Cost visibility: Billing dashboards and project-level budgets make it easier to track costs and stay within research budgets.
Sustainability focus: Google aims to operate entirely on carbon-free energy by 2030. Combined with the TPU’s focus on efficient matrix computation, this gives GCP a potential edge for researchers interested in energy-conscious ML — though real-world energy efficiency varies by workload and utilization.
In short, GCP provides infrastructure that you control from a notebook environment, allowing you to build and run ML workflows just as you would locally, but with access to scalable hardware and storage.
What about AWS?
In many respects, GCP and AWS offer comparable capabilities for ML
research. Both provide scalable compute, storage, and tooling to support
everything from quick experiments to production pipelines.

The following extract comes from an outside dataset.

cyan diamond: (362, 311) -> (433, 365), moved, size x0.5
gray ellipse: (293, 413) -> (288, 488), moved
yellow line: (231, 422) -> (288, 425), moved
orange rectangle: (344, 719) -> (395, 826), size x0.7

AWS typically offers a broader range of GPU and CPU instance types,
along with mature managed services like SageMaker and tighter
integration with enterprise infrastructure. GCP, on the other hand,
emphasizes the use of TensorFlow and JAX, and the availability of TPUs —
which may offer energy advantages for certain workloads.
Ultimately, the choice often comes down to framework preference, familiarity, and existing resources, rather than major functional differences between the two platforms.
Comparing infrastructures
Think about your current research setup:
- Do you mostly use your laptop, HPC cluster, AWS, or GCP for ML
experiments?
- Which environment feels most transparent for understanding costs and
reproducibility?
- If you could offload one infrastructure challenge (e.g., installing
GPU drivers, managing storage, or setting up environments), what would
it be and why?
Take 3–5 minutes to discuss with a partner or share in the workshop chat.
- GCP and AWS both provide the essential components for running ML
workloads at scale.
- GCP emphasizes simplicity, open frameworks, and TPU access; AWS
offers broader hardware and automation options.
- TPUs are efficient for TensorFlow and JAX, but GPU-based workflows
(common on AWS) remain more flexible across frameworks.
- Both platforms now provide strong cost tracking and sustainability
tools, with only minor differences in interface and ecosystem
integration.
- Using a notebook as a controller provides reproducibility and helps manage compute and storage resources consistently across clouds.